>> Begin

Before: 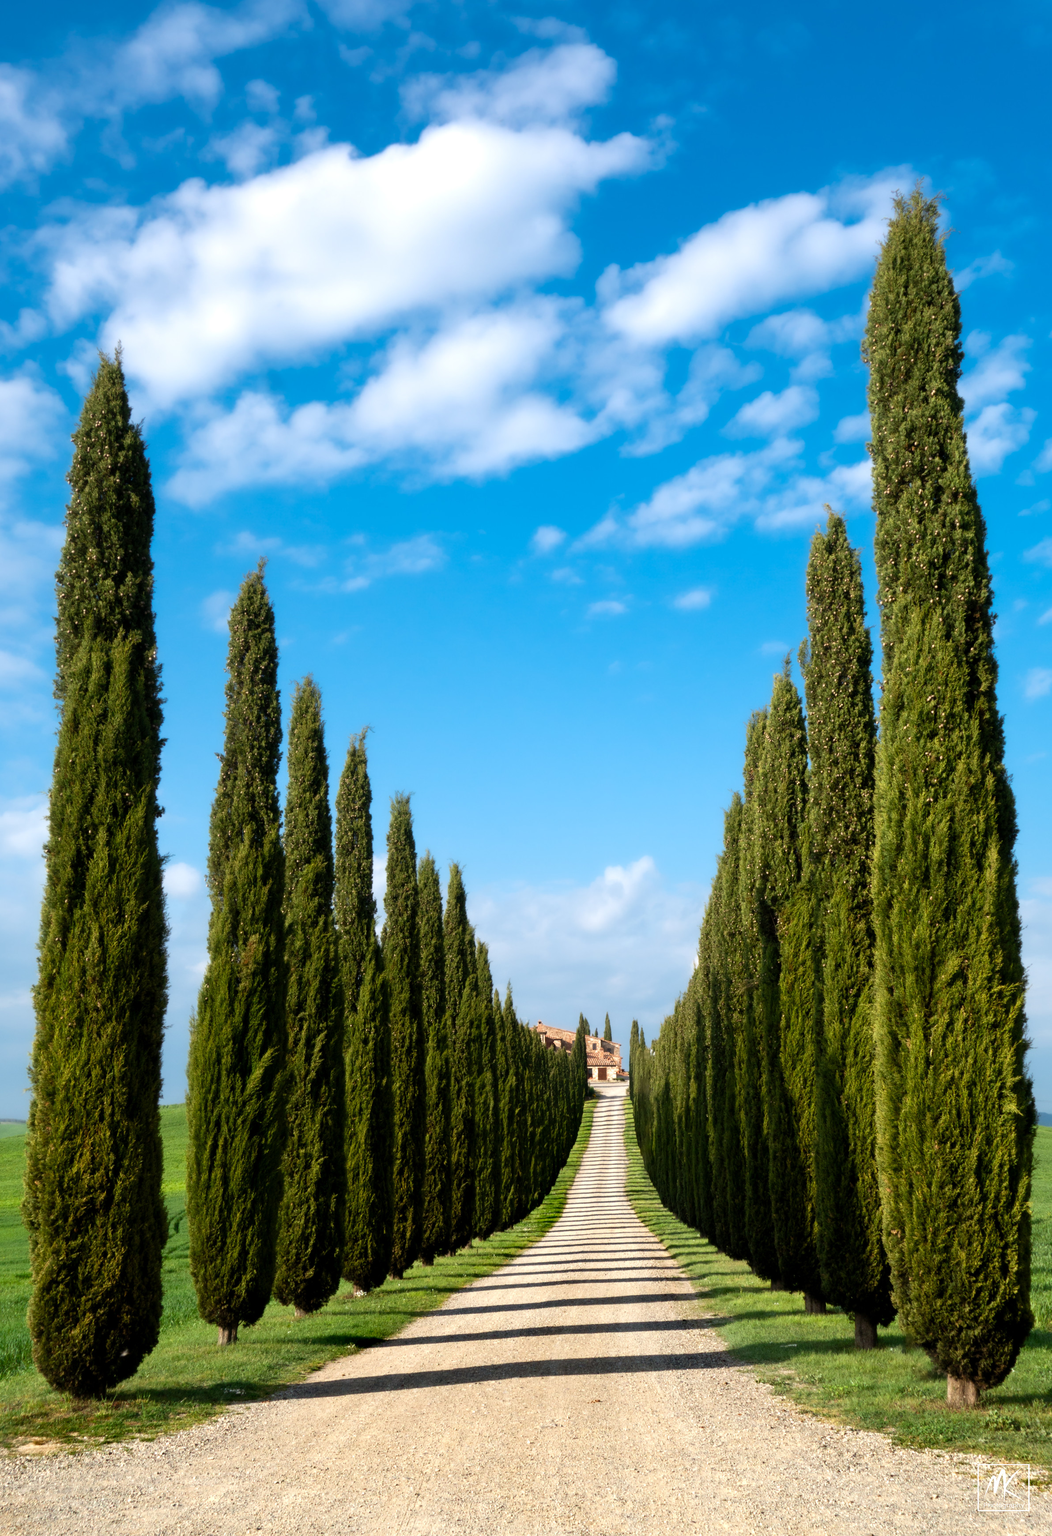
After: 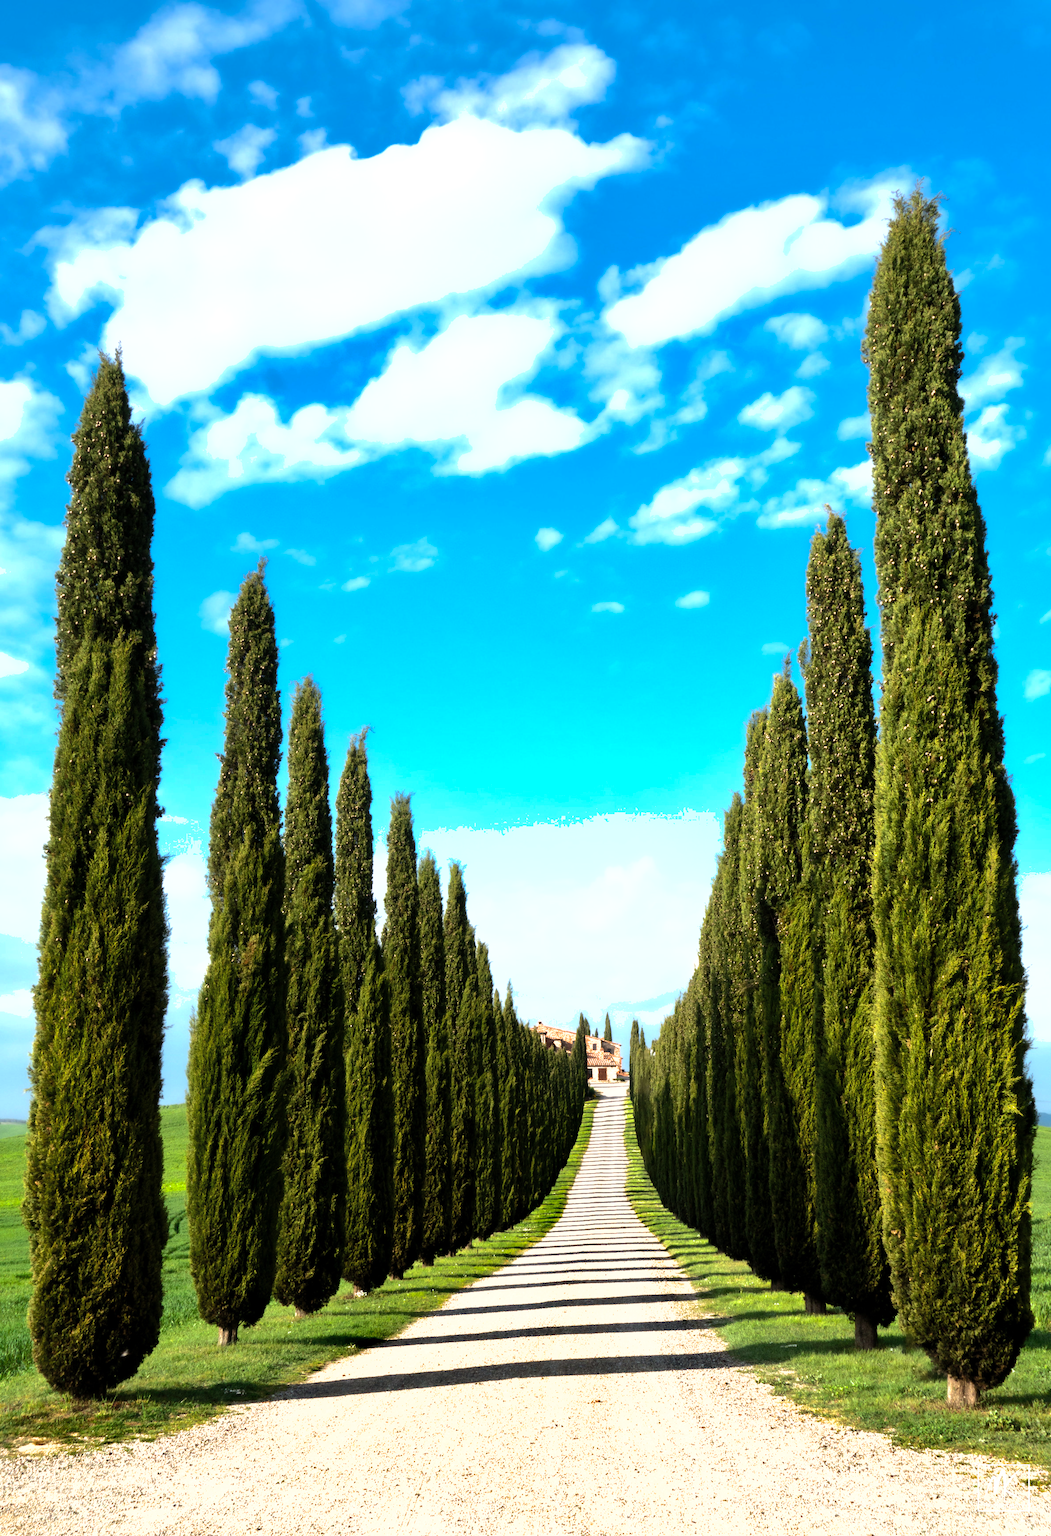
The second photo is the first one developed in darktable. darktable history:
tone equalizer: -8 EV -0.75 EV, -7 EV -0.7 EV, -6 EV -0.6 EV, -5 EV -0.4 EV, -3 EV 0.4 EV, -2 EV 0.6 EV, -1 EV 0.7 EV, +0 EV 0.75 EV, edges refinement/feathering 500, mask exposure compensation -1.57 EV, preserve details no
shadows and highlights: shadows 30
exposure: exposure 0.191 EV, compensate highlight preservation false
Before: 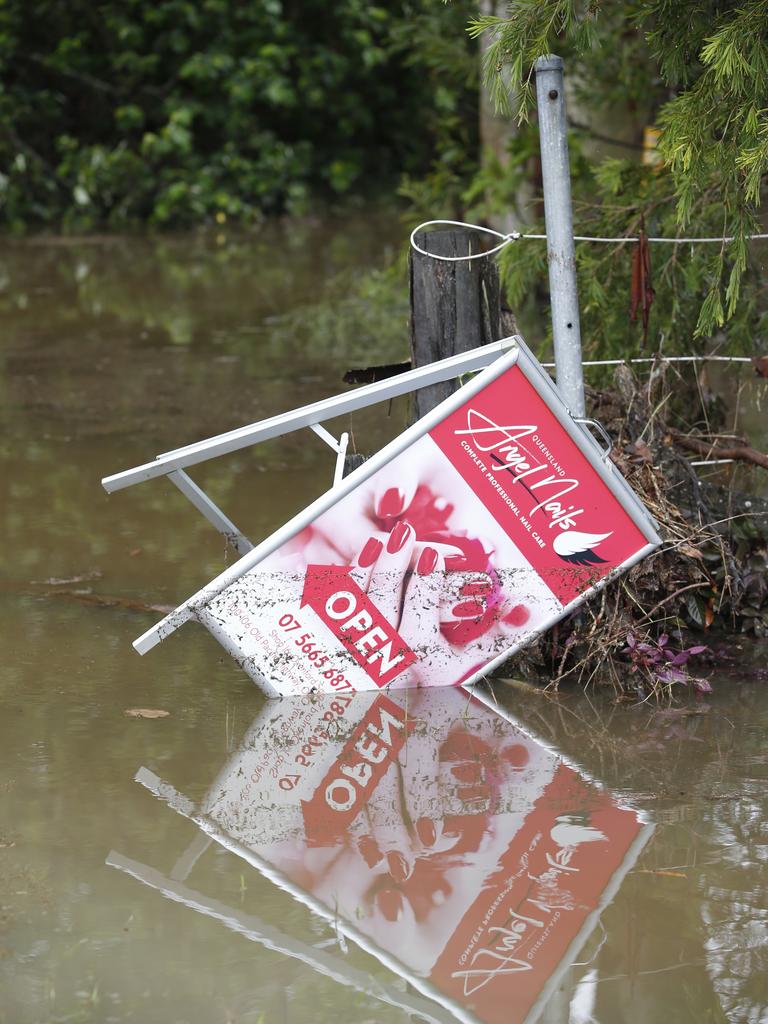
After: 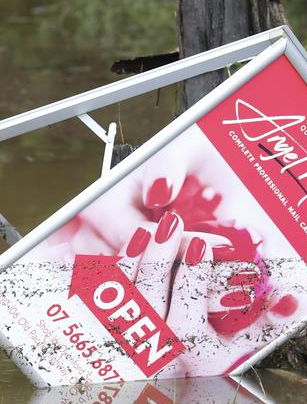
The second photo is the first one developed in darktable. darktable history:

>> End

▶ Task to complete:
In the stretch from the start of the entries through the line containing "shadows and highlights: shadows 30", swap "developed" for "edited" and write those lines out again with nothing else changed. Leave out the lines that show only pictures.

▶ Task answer:
Before: 
After: 
The second photo is the first one edited in darktable. darktable history:
tone equalizer: -8 EV -0.75 EV, -7 EV -0.7 EV, -6 EV -0.6 EV, -5 EV -0.4 EV, -3 EV 0.4 EV, -2 EV 0.6 EV, -1 EV 0.7 EV, +0 EV 0.75 EV, edges refinement/feathering 500, mask exposure compensation -1.57 EV, preserve details no
shadows and highlights: shadows 30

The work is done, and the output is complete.